A few pages into the book, the reader is convinced of the writer's sincerity. Renard is, by his own admission, a layman with a limited education. A work-at-home husband with no children, he lives in rural Maine where his quiet surroundings allow him to meditate regularly. In his times of prayer he often tells Jesus how he wishes he could have been one of His disciples so he could have been taught personally by the Master.
These moments are cherished by Renard but he finds himself more often at war with himself and others. Yet one day, he makes the clear determination that this painful pattern has to stop. "There must be a better way," he thinks, and he offers the olive branch to a former adversary as a stepping stone to removing conflict from his life.
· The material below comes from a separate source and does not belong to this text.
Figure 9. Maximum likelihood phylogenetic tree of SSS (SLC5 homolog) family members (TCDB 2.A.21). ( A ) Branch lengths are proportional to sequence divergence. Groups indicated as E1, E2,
For those familiar with the Course in Miracles, this decision is eerily reminiscent of the gesture of peace between two feuding colleagues, which was the catalyst for the Course's coming into being. Its central teaching is that salvation (or Ultimate Masterhood) can only be attained through the application of true forgiveness. Arten and Pursah make no mystery of the fact that they come as messengers of the Course. They strongly emphasize that their words are in no way to replace its study. To the contrary, they aim to clarify the content of this extrordinary document via the mode of casual exchanges with Renard.
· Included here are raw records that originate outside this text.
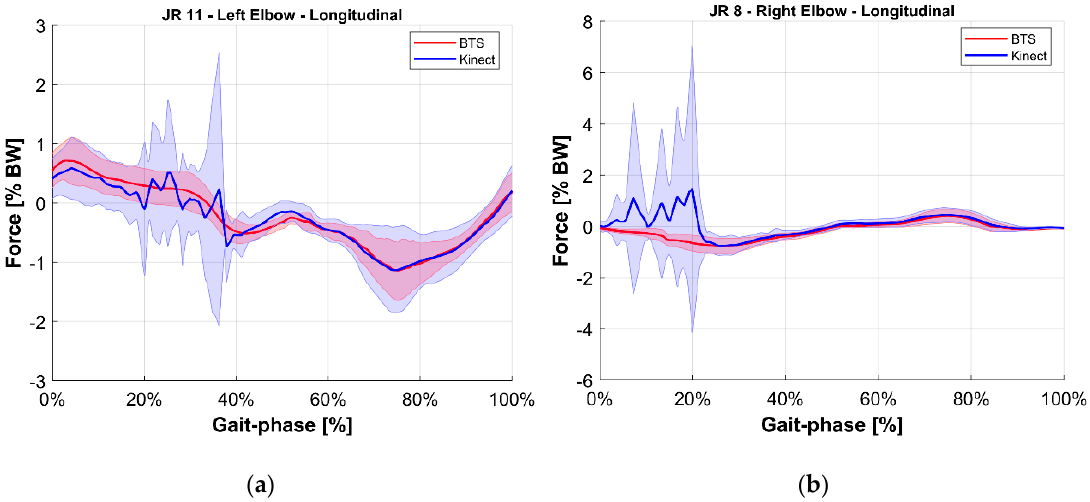
Figure 12. Lateral internal reaction force at the shoulder joint. Blue indicates the M-Kinect assessment. Red indicates the reference using BTS marker-based mocap. Bold lines represent the average of all tests. The shaded areas represent their standard deviation. ( a ) Left joint. ( b ) Right joint. The subject was right-dominant.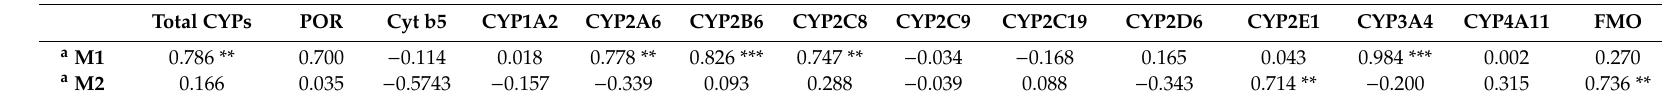
Table 3. Correlation coe ffi cients ( r ) among CYP- and FMO-linked catalytic activity and amounts of N -demethylvandetanib and vandetanib- N -oxide formed in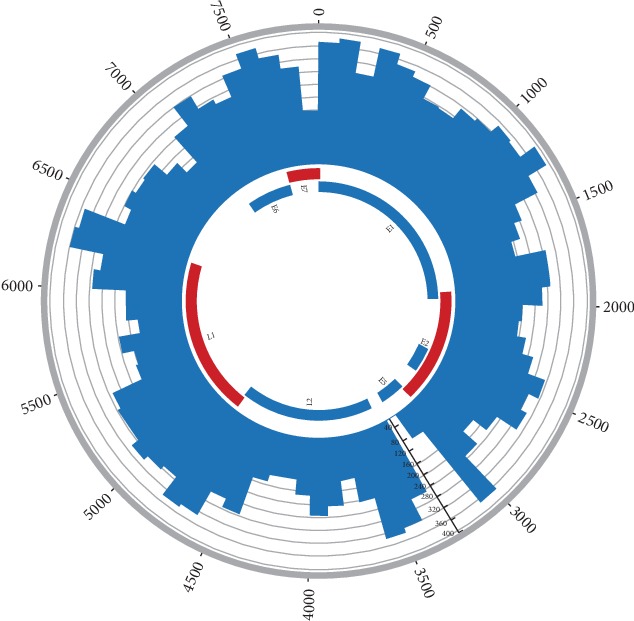
Distribution of breakpoints in the HPV16 genomes in 35 samples. Note: histograms (black) of the frequency of breakpoints in the samples were constructed for 100 bp intervals. Histogram axis units represent the number of breakpoints, and outer DNA numbering is given in bases. HPV genes with different functions are colored.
Throughout 17 chapters, Arten and Pursah invite you to embark on an enthralling voyage of the mind. With them you revisit the Gospels, Shakespeare, a student of Freud's, the beginning of the universe, the origin of Christian Science, and even have a peek into the future. While these pass in review, you learn the reason behind all cycles and patterns, sickness, death, the impermanence of all we experience. The Masters point to the grand illusion of time and space, the holographic nature of our entire universe. They debunk quite a few myths which we still cling to in the domains of religion, science, and contemporary spirituality.
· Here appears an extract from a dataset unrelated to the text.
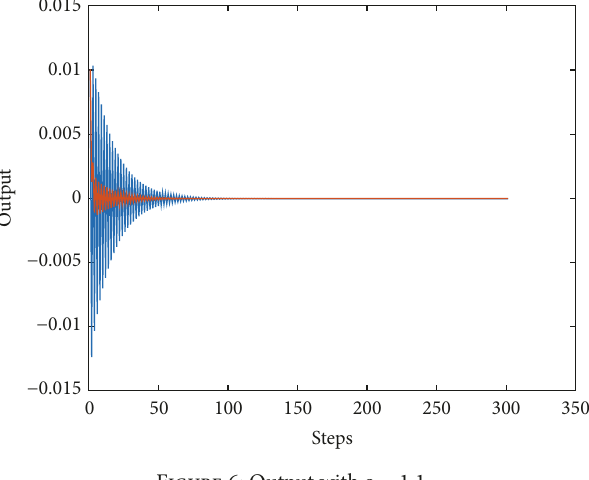
Figure 6: Output with 𝜀 = 1.1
Did I mention that humor is an intrinsic part of this book? You will chuckle at some of the repartees between the author and his visitors. In his prologue, Renard writes that he did not alter his sometimes flippant and not-so-dignified remarks. His guests give him a taste of his own medicine; all in good cheer, and with the vision and benevolence that Masters can demonstrate. You feel totally included in the trio's company, and find it difficult to tear yourself away from this book once you delve into its powerful message.